Overshadowing declarations

The previous example showed how one can deal with the same qualified names on different lines of code. This example demonstrates how to deal with this if the qualified names where on the same line of code.

Given the following line of code.

243 |    int i = 0; if (<expr>) { int i = 42; f(i); }
             ^    ^    ^    ^    ^    ^    ^    ^
     ...     5    10   15   20   25   30   35   40          <--- Column Numbers

there are three possbile ways to refactor this (surrounding qualifiers are omitted):

  • $ tq --variable i=ii
243 |    int ii = 0; if (<expr>) { int ii = 42; f(ii); }
  • $ tq --variable i::243:5=ii
243 |    int ii = 0; if (<expr>) { int i = 42; f(i); }
  • $ tq --variable i::243:30=ii
243 |    int i = 0; if (<expr>) { int ii = 42; f(ii); }

Common prefixes

In C code the following is a common pattern:

    struct a {};
    void a_init(struct a *a);
    void a_run(struct a *a);
    void a_destroy(struct a *a);

If you want to refactor the struct a it only makes sense to also refactor the functions to adapt to the change. This can easily be done by running:

    $ rf --tag a=b --function a_*=b

This command uses the '*' character to signal rf that one does not care what follows after the 'a' prefix in a function, effectively refactoring all 'a' prefixes to 'b' prefixes. Prefix refactoring works with any mode (tag, function, variable, etc.) available in rf.
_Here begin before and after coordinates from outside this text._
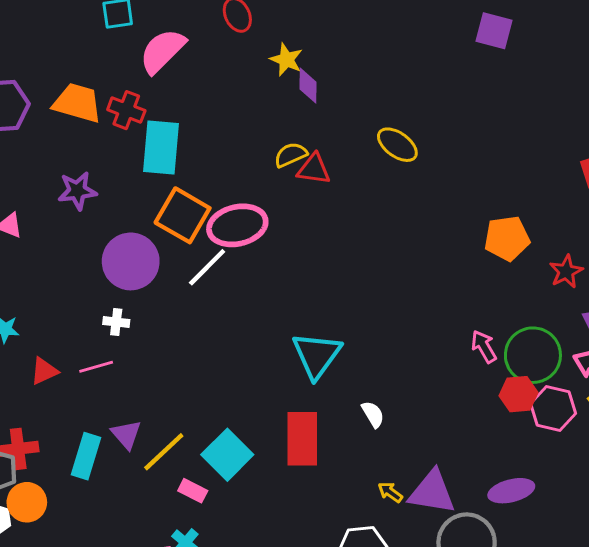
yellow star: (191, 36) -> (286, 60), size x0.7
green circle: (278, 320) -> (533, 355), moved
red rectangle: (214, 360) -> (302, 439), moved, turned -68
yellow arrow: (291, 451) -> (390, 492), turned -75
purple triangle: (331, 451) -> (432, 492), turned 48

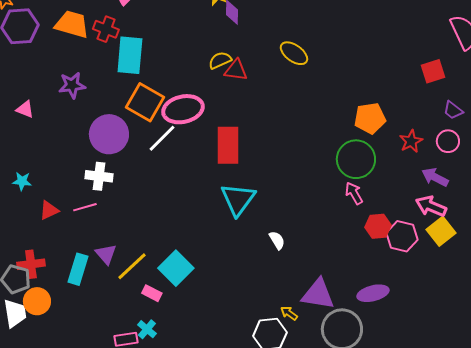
white cross: (116, 322) -> (99, 176), size x1.5
green circle: (533, 355) -> (356, 159), moved
red rectangle: (302, 439) -> (228, 145), moved
yellow arrow: (390, 492) -> (289, 313), moved

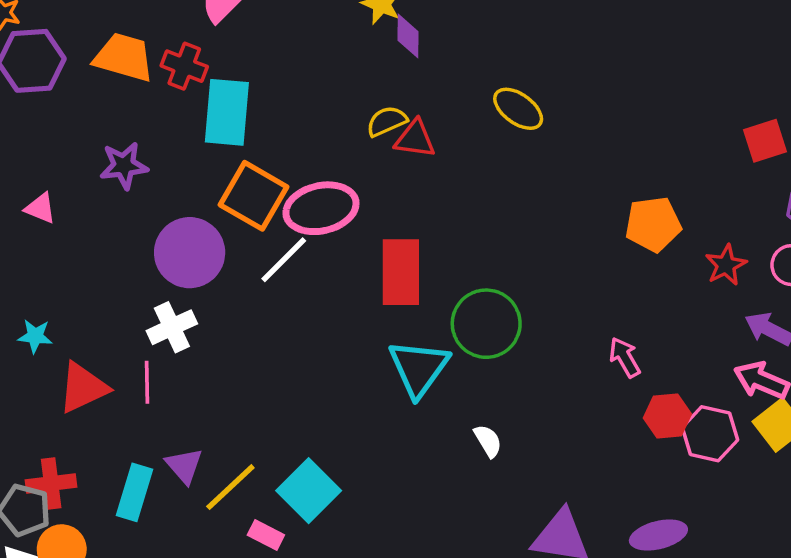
green circle: (356, 159) -> (486, 324), moved
white cross: (99, 176) -> (172, 327), turned -32
pink line: (85, 207) -> (147, 382), turned -75
red triangle: (49, 210) -> (83, 388), size x1.5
With that said, the above command will produce the following piece of code:

    struct b {};
    void b_init(struct b *a);
    void b_run(struct b *a);
    void b_destroy(struct b *a);

Batching

Specifying a lot of replacements proves unfeasible at some point. rf allows you to batch your replacements in a simple yaml file which can be read in. Here is a simple template which can be used:

    ---
    Functions:       
        - 'f=ff'
    Macros:          
        - 'M=MM'
    Tags:            
        - 's=ss'
        - 'c=cc'
    Variables:
        - 'v=vv'
    Includes:
        - 'i=ii'
    Namespaces:
        - 'n=nn'
    ...

Alternatively, one can create such a file with:

    $ rf --to-yaml --function f=ff --macro M=MM --tag = s=ss,c=cc [...] > my-replacements.yaml

Additional replacements can be easily added later on. The file can be read in with:

    $ rf --from-file my-replacements.yaml

Creating a Compilation Database using CMake

To create a compile_commands.json with CMake simply run:

    $ cmake -DCMAKE_EXPORT_COMPILE_COMMANDS=ON ../

Unfortunately this compilation database does not work out of the box with rf on my system. Have a look at this section to resolve the issue.
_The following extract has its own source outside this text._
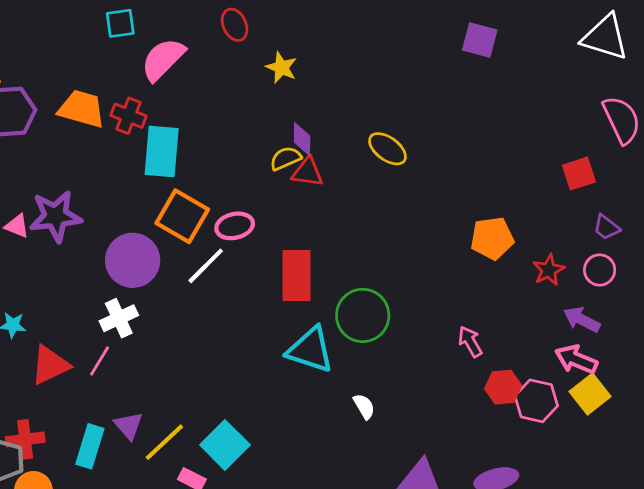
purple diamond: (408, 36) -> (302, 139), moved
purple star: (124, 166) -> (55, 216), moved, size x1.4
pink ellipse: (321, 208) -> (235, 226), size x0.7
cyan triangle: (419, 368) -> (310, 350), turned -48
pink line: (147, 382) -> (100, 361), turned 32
Creating a Compilation Database using Make

You might want to look at this project bear - Build EAR.

Bugs and Bug Reports

You've found a bug in rf? That's actually great (at least for me). I really want to build a reliable tool and I don't expect things to go smoothly in the short- and midterm. This means I really appreciate any bug reports as long as they contain the following information:

  • The rf invocation which does not produce the desired result.
  • A minimal working program (the shorter the better) which the provided command fails to refactor.
  • The correctly refactored program as it was intended
  • A trivial and working compile_commands.json, like:
[{
    "file": "main.cpp",
    "directory": "/path/to/dir/",
    "command": "g++ -std=c++11 -o test -I/usr/lib/clang/3.9.0/include /path/to/dir/main.cpp"
}]

If you succeed in providing these requirements I will try hard to fix the experienced bug.